De l’avis d’un participant, cette situation pourrait être rectifiée par les décideurs politiques. C’est l’avis de Messieurs Madré Issa du Ministère de l’Administration territoriale et de la décentralisation et Compaoré Boureima qui sont unanimes sur ceci :
« A travers le Programme National pour l’Approvisionnement en Eau Potable et Assainissement (PN-AEPA) le Ministère de l’Agriculture de l’Hydraulique et des Ressources Halieutiques (MAHRH) dispose de certains coûts pouvant servir de référence, y compris pour la recherche du projet WASHCost. Le ministère n’est pas sans connaître les fourchettes des prix de marché. Il faut que la moins disance soit éliminée purement et simplement. L’observance des règles gouvernementales par les opérateurs économiques rendrait le financement plus tangible. Cependant les décideurs politiques devront mettre en place un centre de décision plus ferme pour y arriver. Le professeur Denis Zoungrana renchérit : « En prenant les moins disant vous n’avez aucun contrôle sur les couts »(…) les entreprises ont des stratégies de conquête du marché qui ne garantissent pas la bonne réalisation des projets avec les projets proposés. Il faut que nous arrivions à connaître et déterminer les coûts par nous-mêmes.

Entre autres solutions, les participants ont suggéré de faire établir les coûts unitaires d’un projet par les participants au dépouillement d’appels d’offre pour maitriser la variation des coûts et aussi le financement.
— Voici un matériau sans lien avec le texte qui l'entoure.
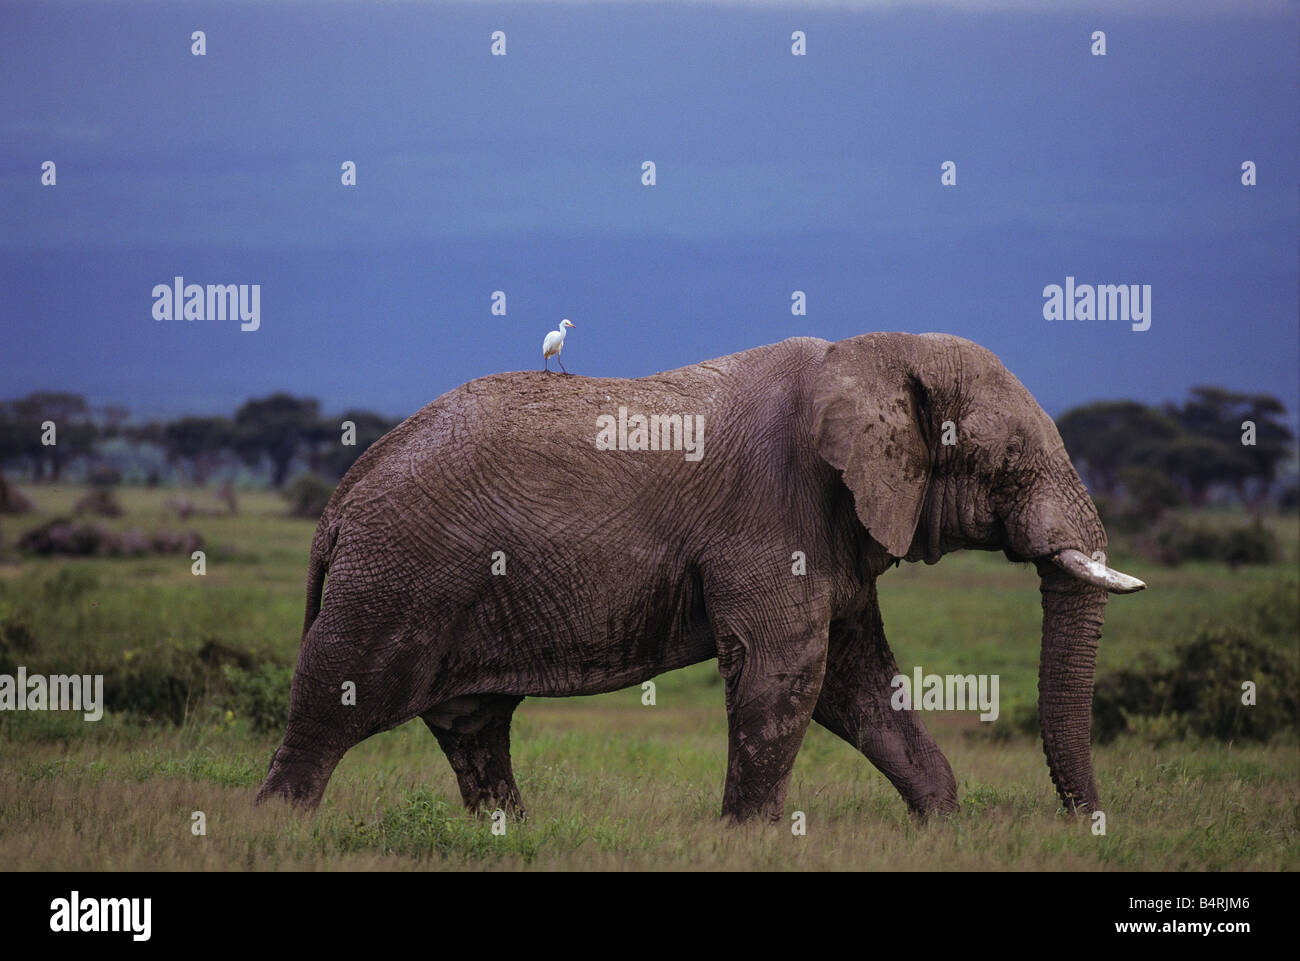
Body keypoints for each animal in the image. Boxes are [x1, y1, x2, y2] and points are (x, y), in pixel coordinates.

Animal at [258, 332, 1144, 827]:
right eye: (1010, 461)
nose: (1087, 826)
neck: (873, 354)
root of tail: (339, 499)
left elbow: (857, 683)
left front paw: (946, 826)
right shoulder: (775, 513)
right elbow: (788, 673)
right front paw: (749, 838)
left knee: (473, 726)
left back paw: (510, 835)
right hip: (396, 576)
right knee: (334, 700)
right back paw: (280, 829)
Les participants de l’alliance d’apprentissage de WASHCost espèrent que le projet va permettre de régler ce genre de problèmes.

Si les moyens disponibles sont limités, mais une bonne planification des projets éviterait des investissements à pertes parmi lesquels on compte les projets inachevés ou réalisés au mépris des normes de qualité. Du reste, WASHCost entend régler ce genre de problèmes et bien d’autres liés à la bonne budgétisation des services durables et entend le faire dans le cadre de son approche de réseautage qui s’appelle « alliance d’apprentissage ».

Dans le but de contribuer à l’amélioration de la gouvernance dans le secteur de l’eau et l’assainissement, le projet WASHCost « Coûts de l’Eau, de l’Hygiène et de l’Assainissement » vise à quantifier les coûts unitaires des services d’AEPHA, avec la promesse, à terme, de garantir des investissements durables selon les normes de coût-efficacité.